A esta altura, yo ya había llegado a una conclusión. Don Baltazar resultó ser pura y simplemente un usurero a la antigua, de los que todavía quedan muchos. A la antigua, digo, porque los de los sistemas más modernos están en sus refrigeradas oficinas de sus Financieras y hacen lo mismo, aunque con menos crudeza, pero con   —180→   igual resultado, y no hablan como Dios manda, de réditos y de intereses, sino de reajustes, descotizaciones, seguros de cambio y otras elegantes expresiones que de poco consuelo sirven al pobre deudor cuando llega la hora de que le arranquen las entrañas. Sistema por sistema, el resultado final era igual. Los usureros destripan con un machete, las Financieras con un bisturí y hasta con anestesia. Aquella vez fue la única en que me aproximé al borde del pozo de la abundancia de don Baltazar. Para él bastaba con esa información. El tiempo haría el resto.

Y el tiempo intervino cuando subí a la habitación de doña Sara, la esposa de don Baltazar, dispuesto a cumplir el rito de todos los sábados por la tarde: leerle poemas de Amado Nervo o de Rubén Darío, verla sentada en su sillón sumida en el éxtasis o en los recuerdos, y ser premiado finalmente con un salivoso beso en el mejilla y el elogio de que yo tenía una preciosa voz para la lectura de poemas.

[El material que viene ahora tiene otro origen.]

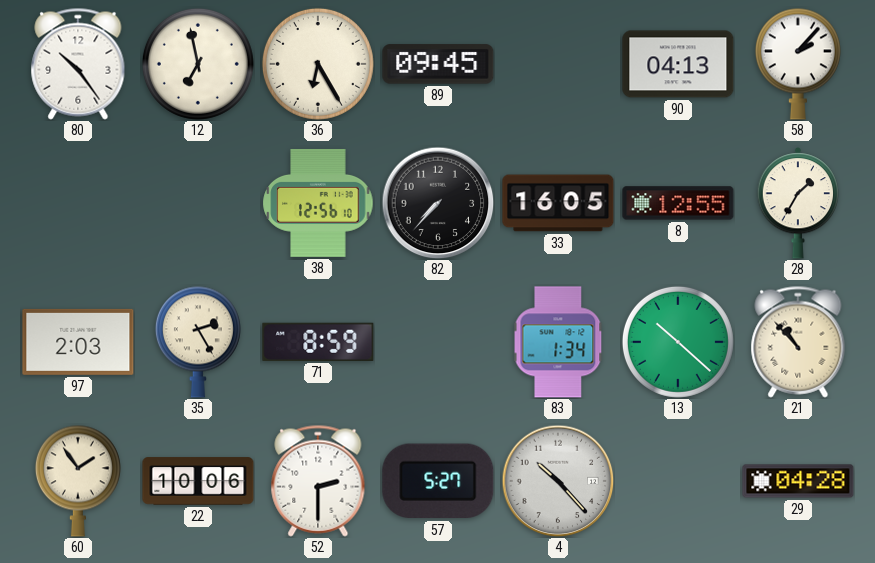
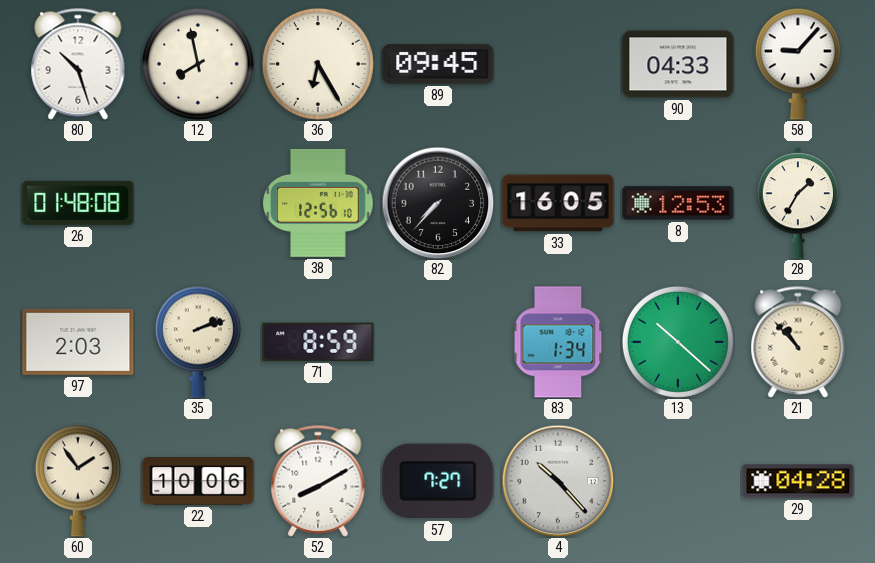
80: 10:24 -> 10:27
12: 6:58 -> 7:58
90: 04:13 -> 04:33
58: 2:07 -> 9:07
26: none -> 01:48
8: 12:55 -> 12:53
35: 2:25 -> 2:12
52: 2:30 -> 8:10
57: 5:27 -> 7:27
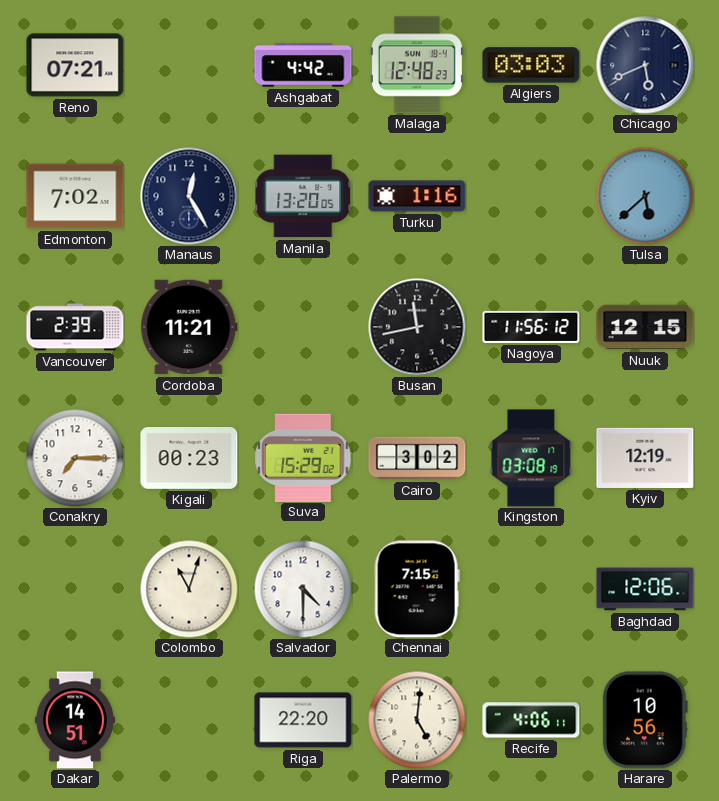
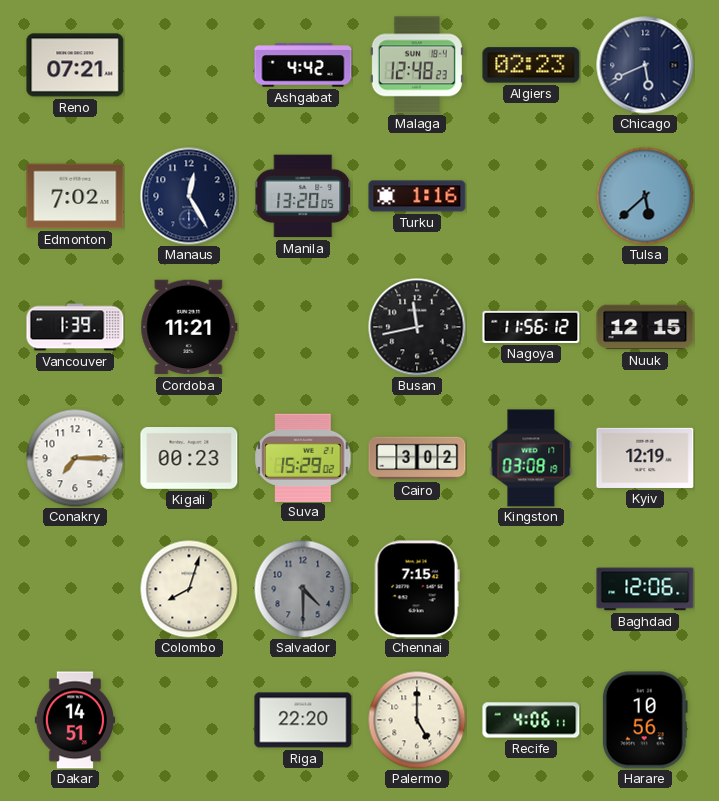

La encontré sentada, como siempre frente a la ventana, pero ya no miraba el follaje del mango: ya no miraría nunca más nada, ni oiría jamás ningún poema. No quisiera decir que murió, sino que se apagó. Cadáver ya, tenía en la carita de porcelana cuarteada esa expresión de quien siente que llega el sueño, y a él se entrega con esa sonrisita de confianza de lo que espera soñar con alegres tiempos, muselina en el vestido, ancha capelina sobre los bucles, toldos rojos y blancos en el jardín, música de violines en el estrado, pasto verde, y una mesa al sol con bocaditos delicados y refresco de frutas. Y gente, mucha   —181→   gente alegre y joven de un tiempo también alegre y joven. Requiescat in pace.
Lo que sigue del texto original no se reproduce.